§ **TASK**:
Everything in the data below except the pictures must be repeated word for word.

§ **INPUT DATA**:
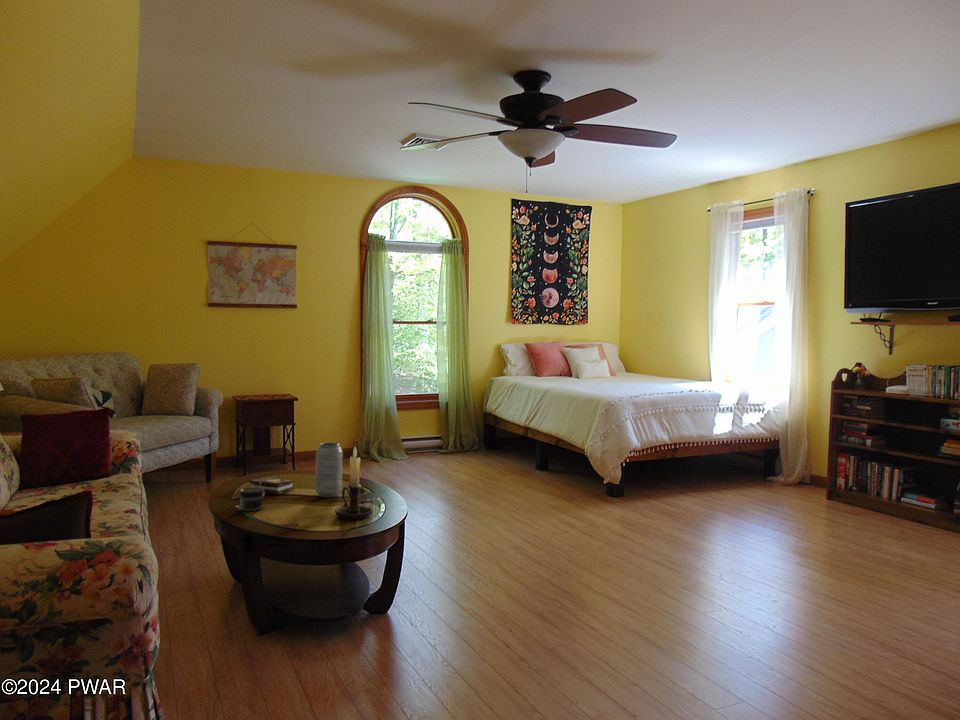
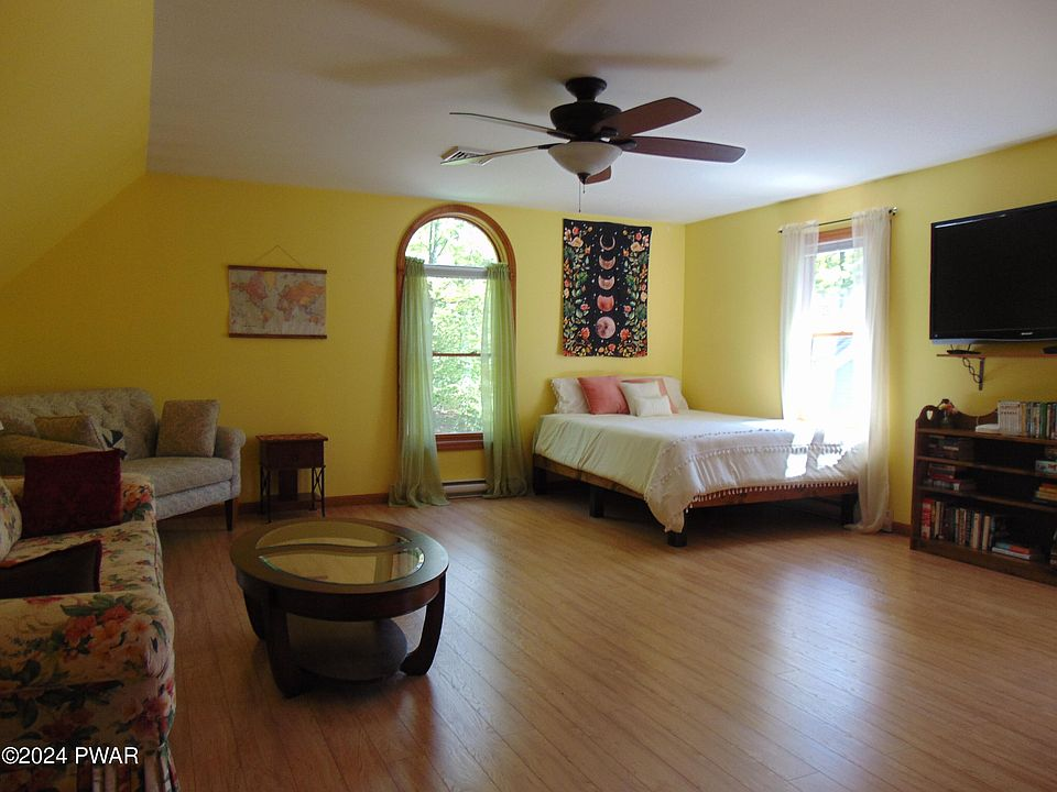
- candle holder [334,446,374,521]
- book [248,477,295,495]
- vase [314,442,344,498]
- jar [238,487,265,512]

§ **RESULT OF THIS TASK**:
- candle holder [334,446,374,521]
- book [248,477,295,495]
- vase [314,442,344,498]
- jar [238,487,265,512]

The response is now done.